Manágua, 12 Mai 2016 (AFP) - A organização ambientalista Centro Humboldt alertou nesta quinta-feira que mais de 60.000 nicaraguenses que consomem água da lagoa de Asososca, que abastece parte da capital, Manágua, correm risco de contaminação devido a um sistema de drenagem pluvial construído nas suas proximidades.

A obra "põe em alto risco a qualidade das águas da lagoa de Asososca e o abastecimento seguro de 60.330 pessoas", indicou a organização com base em um estudo que foi apresentado em uma coletiva de imprensa em Manágua.

De acordo com a pesquisa, as autoridades da capital construíram entre 2010 e 2015 uma obra de drenagem pluvial que lança suas águas residuais em um depósito localizado a 200 metros de Asososca.

O estudo encontrou vazamentos de produtos agroquímicos e outros resíduos na lagoa, destacou o diretor do Centro Humboldt, Víctor Campos, durante a apresentação.

Asososca é um reservatório de água doce de origem vulcânica usado desde 1934 para abastecer de água potável mais de 10% dos habitantes da capital.

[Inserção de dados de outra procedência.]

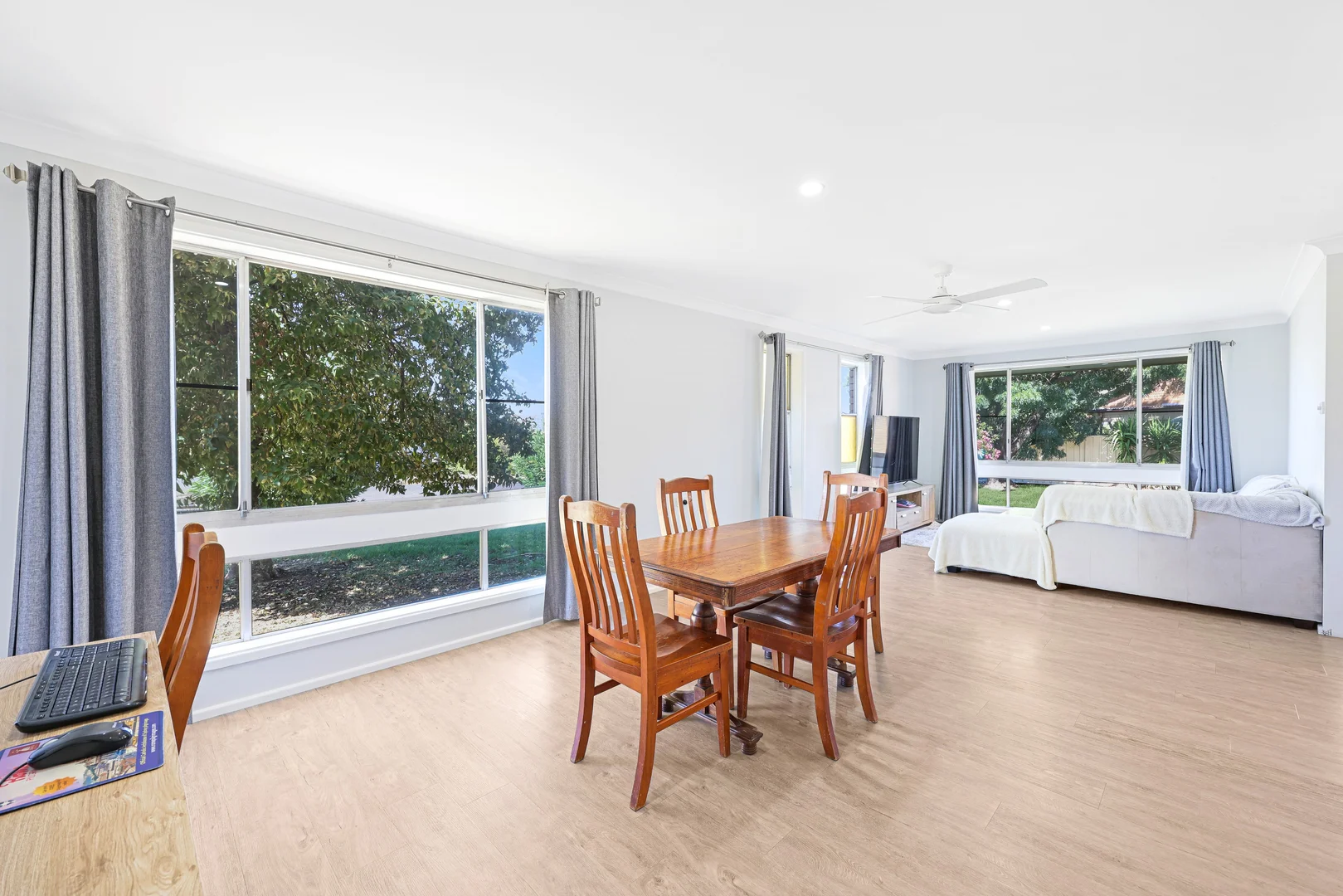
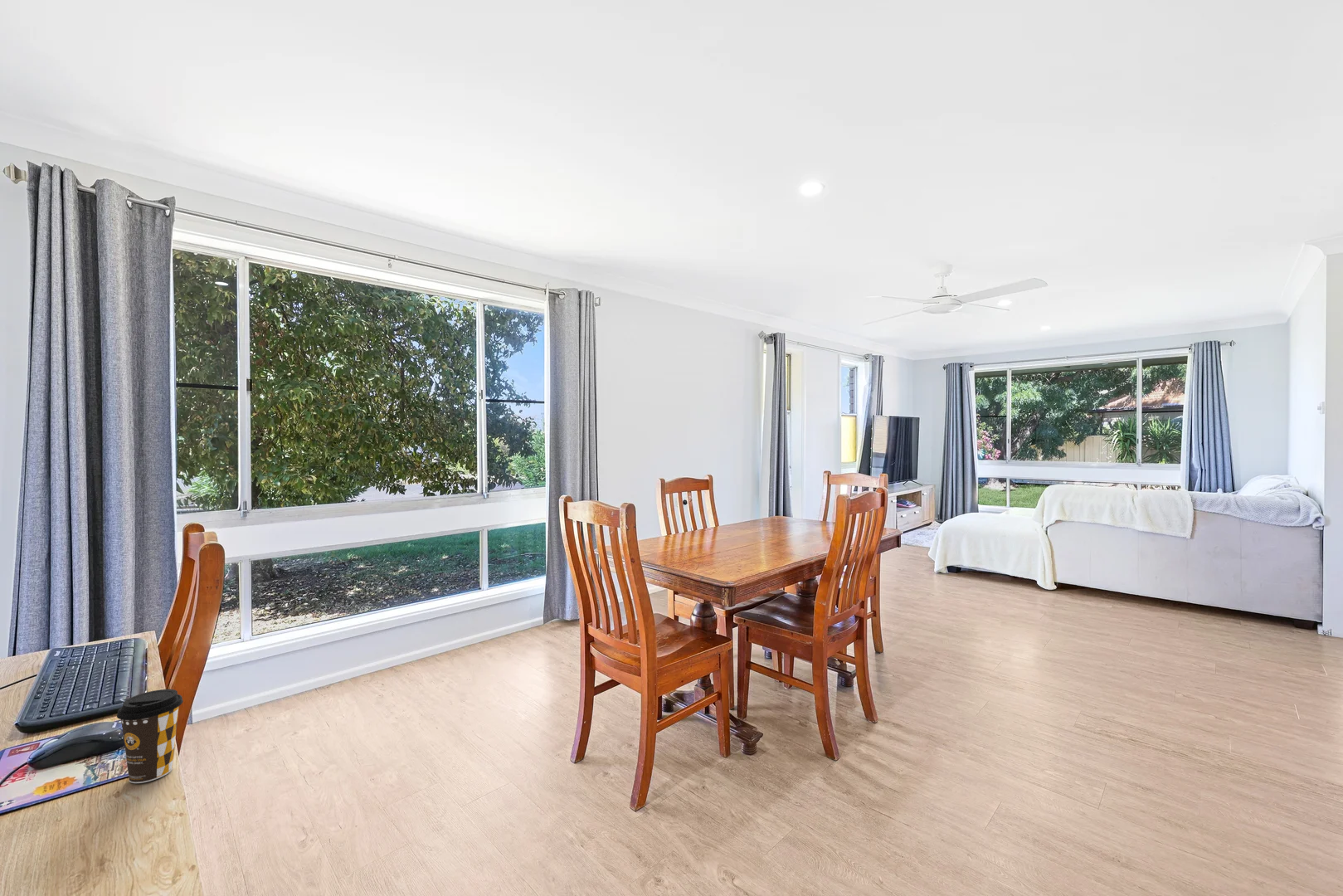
+ coffee cup [116,689,184,784]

Na Nicarágua, 80% dos lares têm acesso à água potável.

Outro estudo, realizado pela Universidade Nacional de Engenharia, revelou a existência de arsênico na maior parte da água potável consumida em todos os departamentos do país, com exceção de Manágua.

A ingestão de arsênico durante vários anos pode causar dores abdominais intensas, gastroenterite, diarreia e taquicardia, disse recentemente o líder da pesquisa e especialista em tratamento de águas residuais Sergio Gámez ao jornal Nuevo Diario.